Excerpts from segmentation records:
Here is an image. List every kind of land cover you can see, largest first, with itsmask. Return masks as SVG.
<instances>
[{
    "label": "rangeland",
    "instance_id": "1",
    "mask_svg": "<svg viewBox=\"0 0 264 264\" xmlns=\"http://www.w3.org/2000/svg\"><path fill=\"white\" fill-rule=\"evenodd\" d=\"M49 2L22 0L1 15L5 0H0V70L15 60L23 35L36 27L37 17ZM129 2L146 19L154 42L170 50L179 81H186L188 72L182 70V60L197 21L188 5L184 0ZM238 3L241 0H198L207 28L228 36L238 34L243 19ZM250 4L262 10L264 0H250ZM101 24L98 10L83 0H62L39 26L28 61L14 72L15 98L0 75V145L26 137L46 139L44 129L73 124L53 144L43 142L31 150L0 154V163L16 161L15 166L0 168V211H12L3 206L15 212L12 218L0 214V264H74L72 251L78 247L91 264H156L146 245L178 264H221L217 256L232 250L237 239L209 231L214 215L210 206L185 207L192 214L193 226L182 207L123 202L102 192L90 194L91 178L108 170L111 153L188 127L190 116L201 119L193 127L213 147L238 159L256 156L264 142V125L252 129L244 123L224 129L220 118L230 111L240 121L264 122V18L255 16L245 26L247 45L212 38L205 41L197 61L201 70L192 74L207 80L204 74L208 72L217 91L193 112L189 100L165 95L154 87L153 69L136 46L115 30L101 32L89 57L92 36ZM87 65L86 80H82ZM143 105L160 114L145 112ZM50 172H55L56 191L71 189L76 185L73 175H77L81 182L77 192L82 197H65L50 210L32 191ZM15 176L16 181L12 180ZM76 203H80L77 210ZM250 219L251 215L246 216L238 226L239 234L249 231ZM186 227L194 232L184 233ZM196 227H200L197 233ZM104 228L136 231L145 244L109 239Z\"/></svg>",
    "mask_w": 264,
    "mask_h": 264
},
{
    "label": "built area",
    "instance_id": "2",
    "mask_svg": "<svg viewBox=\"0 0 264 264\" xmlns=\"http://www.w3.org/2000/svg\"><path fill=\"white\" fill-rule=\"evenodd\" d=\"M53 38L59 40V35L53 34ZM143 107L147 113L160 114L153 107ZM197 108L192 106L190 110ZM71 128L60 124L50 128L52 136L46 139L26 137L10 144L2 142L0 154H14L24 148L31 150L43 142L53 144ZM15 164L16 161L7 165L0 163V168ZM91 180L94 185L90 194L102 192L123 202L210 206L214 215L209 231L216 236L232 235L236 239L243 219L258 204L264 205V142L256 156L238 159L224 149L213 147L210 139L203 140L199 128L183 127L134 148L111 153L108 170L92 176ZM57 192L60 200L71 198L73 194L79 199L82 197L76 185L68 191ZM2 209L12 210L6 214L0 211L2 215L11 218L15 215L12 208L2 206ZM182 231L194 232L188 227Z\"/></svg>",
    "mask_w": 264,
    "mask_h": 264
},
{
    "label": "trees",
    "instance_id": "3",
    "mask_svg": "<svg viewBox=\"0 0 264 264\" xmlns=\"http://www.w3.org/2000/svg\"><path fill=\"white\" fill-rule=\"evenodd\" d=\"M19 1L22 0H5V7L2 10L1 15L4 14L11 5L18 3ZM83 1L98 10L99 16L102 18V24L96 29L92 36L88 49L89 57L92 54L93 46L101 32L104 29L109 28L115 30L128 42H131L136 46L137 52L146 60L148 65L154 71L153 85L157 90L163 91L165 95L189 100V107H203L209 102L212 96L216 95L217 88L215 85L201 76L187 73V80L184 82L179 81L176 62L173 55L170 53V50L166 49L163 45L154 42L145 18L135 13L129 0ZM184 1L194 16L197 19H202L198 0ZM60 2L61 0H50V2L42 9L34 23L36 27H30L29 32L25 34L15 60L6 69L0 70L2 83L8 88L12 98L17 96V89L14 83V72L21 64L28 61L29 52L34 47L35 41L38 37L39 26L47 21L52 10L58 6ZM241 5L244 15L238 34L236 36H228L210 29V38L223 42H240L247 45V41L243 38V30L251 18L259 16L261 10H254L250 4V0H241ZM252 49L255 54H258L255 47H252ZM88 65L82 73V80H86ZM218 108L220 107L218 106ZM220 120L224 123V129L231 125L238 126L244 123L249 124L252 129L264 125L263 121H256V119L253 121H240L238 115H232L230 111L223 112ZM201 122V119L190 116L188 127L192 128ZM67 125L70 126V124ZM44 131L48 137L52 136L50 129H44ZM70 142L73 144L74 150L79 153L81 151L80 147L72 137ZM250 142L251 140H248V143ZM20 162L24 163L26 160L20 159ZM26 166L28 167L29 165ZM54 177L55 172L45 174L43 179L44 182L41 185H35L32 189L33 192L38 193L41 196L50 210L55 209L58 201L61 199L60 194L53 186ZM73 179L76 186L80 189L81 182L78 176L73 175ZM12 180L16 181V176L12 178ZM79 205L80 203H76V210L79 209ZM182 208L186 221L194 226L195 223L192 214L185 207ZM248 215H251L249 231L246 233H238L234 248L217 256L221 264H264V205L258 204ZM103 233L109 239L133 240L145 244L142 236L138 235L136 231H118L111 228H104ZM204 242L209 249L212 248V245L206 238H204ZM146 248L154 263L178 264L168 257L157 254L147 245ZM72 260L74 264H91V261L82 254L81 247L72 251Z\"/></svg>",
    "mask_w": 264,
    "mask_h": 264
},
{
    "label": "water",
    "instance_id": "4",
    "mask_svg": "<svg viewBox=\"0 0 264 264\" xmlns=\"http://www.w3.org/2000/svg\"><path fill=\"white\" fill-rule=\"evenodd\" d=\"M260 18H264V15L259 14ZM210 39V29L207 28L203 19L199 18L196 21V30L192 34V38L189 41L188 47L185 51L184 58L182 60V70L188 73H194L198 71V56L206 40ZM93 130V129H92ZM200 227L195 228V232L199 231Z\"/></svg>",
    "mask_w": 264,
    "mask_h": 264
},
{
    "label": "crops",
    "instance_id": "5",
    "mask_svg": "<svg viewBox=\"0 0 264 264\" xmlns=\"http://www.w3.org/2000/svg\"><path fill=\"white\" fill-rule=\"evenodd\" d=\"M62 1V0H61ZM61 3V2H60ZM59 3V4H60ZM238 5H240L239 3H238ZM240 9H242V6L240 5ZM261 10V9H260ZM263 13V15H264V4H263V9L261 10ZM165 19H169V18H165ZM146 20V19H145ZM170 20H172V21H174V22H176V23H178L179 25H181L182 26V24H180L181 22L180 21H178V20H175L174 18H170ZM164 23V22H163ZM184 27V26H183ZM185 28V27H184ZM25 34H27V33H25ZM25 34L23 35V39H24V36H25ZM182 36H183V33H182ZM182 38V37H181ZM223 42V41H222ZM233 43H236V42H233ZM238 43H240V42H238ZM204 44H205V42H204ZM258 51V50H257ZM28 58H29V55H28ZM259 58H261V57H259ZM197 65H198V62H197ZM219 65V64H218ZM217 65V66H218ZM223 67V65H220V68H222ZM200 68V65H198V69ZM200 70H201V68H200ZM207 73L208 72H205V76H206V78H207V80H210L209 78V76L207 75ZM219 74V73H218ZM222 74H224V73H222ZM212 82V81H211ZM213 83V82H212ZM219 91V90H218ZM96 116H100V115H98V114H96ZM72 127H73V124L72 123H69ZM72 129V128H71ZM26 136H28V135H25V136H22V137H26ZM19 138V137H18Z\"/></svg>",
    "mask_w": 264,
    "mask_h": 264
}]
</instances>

▶ **Written instruction**
Please restate the records in full, word for word.

▶ **The result**
Here is an image. List every kind of land cover you can see, largest first, with itsmask. Return masks as SVG.
<instances>
[{
    "label": "rangeland",
    "instance_id": "1",
    "mask_svg": "<svg viewBox=\"0 0 264 264\" xmlns=\"http://www.w3.org/2000/svg\"><path fill=\"white\" fill-rule=\"evenodd\" d=\"M49 2L22 0L1 15L5 0H0V70L15 60L23 35L36 27L37 17ZM129 2L146 19L154 42L170 50L179 81H186L188 72L182 70V60L197 21L188 5L184 0ZM238 3L241 0H198L207 28L228 36L238 34L243 19ZM250 4L262 10L264 0H250ZM101 24L98 10L83 0H62L39 26L28 61L14 72L15 98L0 75V145L26 137L46 139L44 129L73 124L53 144L43 142L31 150L0 154V163L16 161L15 166L0 168V211H12L3 206L15 212L12 218L0 214V264H74L72 251L78 247L91 264H156L146 245L178 264H221L217 256L232 250L237 239L209 231L214 215L210 206L185 207L192 214L193 226L182 207L123 202L102 192L90 194L91 178L108 170L111 153L188 127L190 116L201 119L193 127L213 147L238 159L256 156L264 142V125L252 129L244 123L224 129L220 118L230 111L240 121L264 122V18L255 16L245 26L247 45L212 38L205 41L197 61L201 70L192 74L207 80L204 74L208 72L217 91L193 112L189 100L165 95L154 87L153 69L136 46L115 30L101 32L89 57L92 36ZM87 65L86 80H82ZM143 105L160 114L145 112ZM50 172H55L56 191L71 189L76 185L73 175H77L81 182L77 192L82 197H65L50 210L32 191ZM15 176L16 181L12 180ZM76 203H80L77 210ZM250 219L251 215L246 216L238 226L239 234L249 231ZM186 227L194 232L184 233ZM196 227H200L197 233ZM104 228L136 231L145 244L109 239Z\"/></svg>",
    "mask_w": 264,
    "mask_h": 264
},
{
    "label": "built area",
    "instance_id": "2",
    "mask_svg": "<svg viewBox=\"0 0 264 264\" xmlns=\"http://www.w3.org/2000/svg\"><path fill=\"white\" fill-rule=\"evenodd\" d=\"M53 38L59 40V35L53 34ZM143 107L147 113L160 114L153 107ZM197 108L192 106L190 110ZM71 128L60 124L50 128L52 136L46 139L26 137L10 144L2 142L0 154H14L24 148L31 150L43 142L53 144ZM15 164L16 161L7 165L0 163V168ZM91 180L94 185L90 194L102 192L123 202L210 206L214 215L209 231L216 236L232 235L236 239L243 219L258 204L264 205V142L256 156L238 159L224 149L213 147L210 139L203 140L199 128L183 127L134 148L111 153L108 170L92 176ZM57 192L60 200L71 198L73 194L79 199L82 197L76 185L68 191ZM2 209L12 210L6 214L0 211L2 215L11 218L15 215L12 208L2 206ZM182 231L194 232L188 227Z\"/></svg>",
    "mask_w": 264,
    "mask_h": 264
},
{
    "label": "trees",
    "instance_id": "3",
    "mask_svg": "<svg viewBox=\"0 0 264 264\" xmlns=\"http://www.w3.org/2000/svg\"><path fill=\"white\" fill-rule=\"evenodd\" d=\"M19 1L22 0H5V7L2 10L1 15L4 14L11 5L18 3ZM83 1L98 10L99 16L102 18V24L96 29L92 36L88 49L89 57L92 54L93 46L101 32L104 29L109 28L115 30L128 42H131L136 46L137 52L146 60L148 65L154 71L153 85L157 90L163 91L165 95L189 100V107H203L209 102L212 96L216 95L217 88L215 85L201 76L187 73V80L184 82L179 81L176 62L173 55L170 53V50L166 49L163 45L154 42L145 18L135 13L129 0ZM184 1L194 16L197 19H202L198 0ZM60 2L61 0H50V2L42 9L34 23L36 27H30L29 32L25 34L15 60L6 69L0 70L2 83L8 88L12 98L17 96V89L14 83V72L21 64L28 61L29 52L34 47L35 41L38 37L39 26L47 21L52 10L58 6ZM241 5L244 15L238 34L236 36H228L210 29V38L223 42H240L247 45V41L243 38V30L251 18L259 16L261 10H254L250 4V0H241ZM252 49L255 54H258L255 47H252ZM88 65L82 73V80H86ZM218 108L220 107L218 106ZM220 120L224 123V129L231 125L238 126L244 123L249 124L252 129L264 125L263 121H256V119L253 121H240L238 115H232L230 111L223 112ZM201 122V119L190 116L188 127L192 128ZM67 125L70 126V124ZM44 131L48 137L52 136L50 129H44ZM70 142L73 144L74 150L79 153L81 151L80 147L72 137ZM250 142L251 140H248V143ZM20 162L24 163L26 160L20 159ZM26 166L28 167L29 165ZM54 177L55 172L45 174L43 179L44 182L41 185H35L32 189L33 192L38 193L41 196L50 210L55 209L58 201L61 199L60 194L53 186ZM73 179L76 186L80 189L81 182L78 176L73 175ZM12 180L16 181V176L12 178ZM79 205L80 203H76V210L79 209ZM182 208L186 221L194 226L195 223L192 214L185 207ZM248 215H251L249 231L246 233H238L234 248L217 256L221 264H264V205L258 204ZM103 233L109 239L133 240L145 244L142 236L138 235L136 231H118L111 228H104ZM204 242L209 249L212 248V245L206 238H204ZM146 248L154 263L178 264L168 257L157 254L147 245ZM72 260L74 264H91V261L82 254L81 247L72 251Z\"/></svg>",
    "mask_w": 264,
    "mask_h": 264
},
{
    "label": "water",
    "instance_id": "4",
    "mask_svg": "<svg viewBox=\"0 0 264 264\" xmlns=\"http://www.w3.org/2000/svg\"><path fill=\"white\" fill-rule=\"evenodd\" d=\"M260 18H264V15L259 14ZM210 39V29L207 28L203 19L199 18L196 21V30L192 34V38L189 41L188 47L185 51L184 58L182 60V70L188 73H194L198 71V56L206 40ZM93 130V129H92ZM200 227L195 228V232L199 231Z\"/></svg>",
    "mask_w": 264,
    "mask_h": 264
},
{
    "label": "crops",
    "instance_id": "5",
    "mask_svg": "<svg viewBox=\"0 0 264 264\" xmlns=\"http://www.w3.org/2000/svg\"><path fill=\"white\" fill-rule=\"evenodd\" d=\"M62 1V0H61ZM61 3V2H60ZM59 3V4H60ZM238 5H240L239 3H238ZM240 9H242V6L240 5ZM261 10V9H260ZM263 13V15H264V4H263V9L261 10ZM165 19H169V18H165ZM146 20V19H145ZM170 20H172V21H174V22H176V23H178L179 25H181L182 26V24H180L181 22L180 21H178V20H175L174 18H170ZM164 23V22H163ZM184 27V26H183ZM185 28V27H184ZM25 34H27V33H25ZM25 34L23 35V39H24V36H25ZM182 36H183V33H182ZM182 38V37H181ZM223 42V41H222ZM233 43H236V42H233ZM238 43H240V42H238ZM204 44H205V42H204ZM258 51V50H257ZM28 58H29V55H28ZM259 58H261V57H259ZM197 65H198V62H197ZM219 65V64H218ZM217 65V66H218ZM223 67V65H220V68H222ZM200 68V65H198V69ZM200 70H201V68H200ZM207 73L208 72H205V76H206V78H207V80H210L209 78V76L207 75ZM219 74V73H218ZM222 74H224V73H222ZM212 82V81H211ZM213 83V82H212ZM219 91V90H218ZM96 116H100V115H98V114H96ZM72 127H73V124L72 123H69ZM72 129V128H71ZM26 136H28V135H25V136H22V137H26ZM19 138V137H18Z\"/></svg>",
    "mask_w": 264,
    "mask_h": 264
}]
</instances>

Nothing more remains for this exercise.